**Travail demandé:**
1 – D'après le texte sur le discours de Paul Kagame, quel responsable du FPR le Président a-t-il personnellement interpellé ?
2 – Reproduisez fidèlement, dans le texte sur le discours de Paul Kagame, tout le passage allant de "Des mots même" jusqu'à "projets au Rwanda.".
3 – Relevez tous les noms de personne, de pays et d'organisation cités dans le texte sur le discours de Paul Kagame.

Des mots même du Président si personne n’est en mesure de lui succéder à la présidence en 2017, il [Paul Kagame] aura mal dirigé et devrait s’en aller juste pour cette raison. Suite à son discours, il y’a une impression qu’il n’y aurait pas de femmes et d’hommes capables de diriger ne serait-ce que les ministères et projets au Rwanda.
Même le Secrétaire Général du FPR a personnellement été interpellé ; le Président de la République lui demandant comment il pouvait accepter que les choses se passent de la sorte. Le parti aurait-il échoué ? Dans une vraie démocratie où les pouvoirs se contrôlent mutuellement, les dirigeants sont interdépendants, voire se craignent. Ce discours montre clairement qu’au Rwanda, le chef de l’exécutif ne craint aucune institution.

**Extrait de données:**

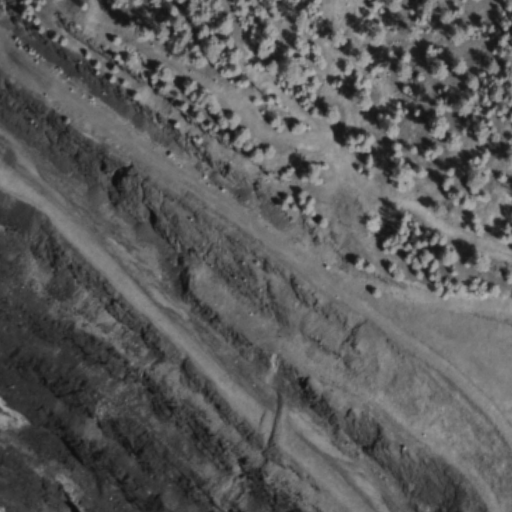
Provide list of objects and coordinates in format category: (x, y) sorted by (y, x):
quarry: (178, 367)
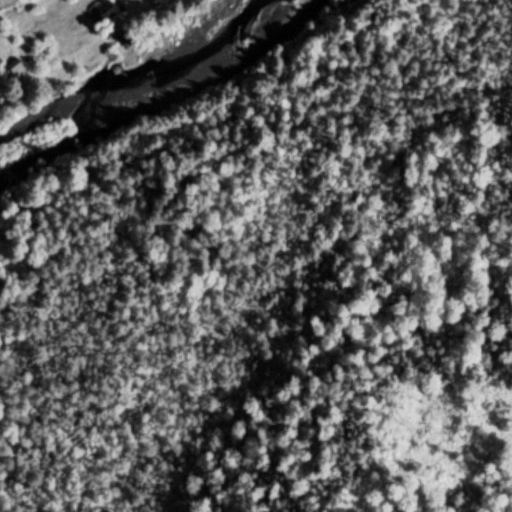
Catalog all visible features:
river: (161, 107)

**Réponses par tâche:**
1 – Le Secrétaire Général du FPR.

2 –
Des mots même du Président si personne n’est en mesure de lui succéder à la présidence en 2017, il [Paul Kagame] aura mal dirigé et devrait s’en aller juste pour cette raison. Suite à son discours, il y’a une impression qu’il n’y aurait pas de femmes et d’hommes capables de diriger ne serait-ce que les ministères et projets au Rwanda.

3 – Paul Kagame, Rwanda, FPR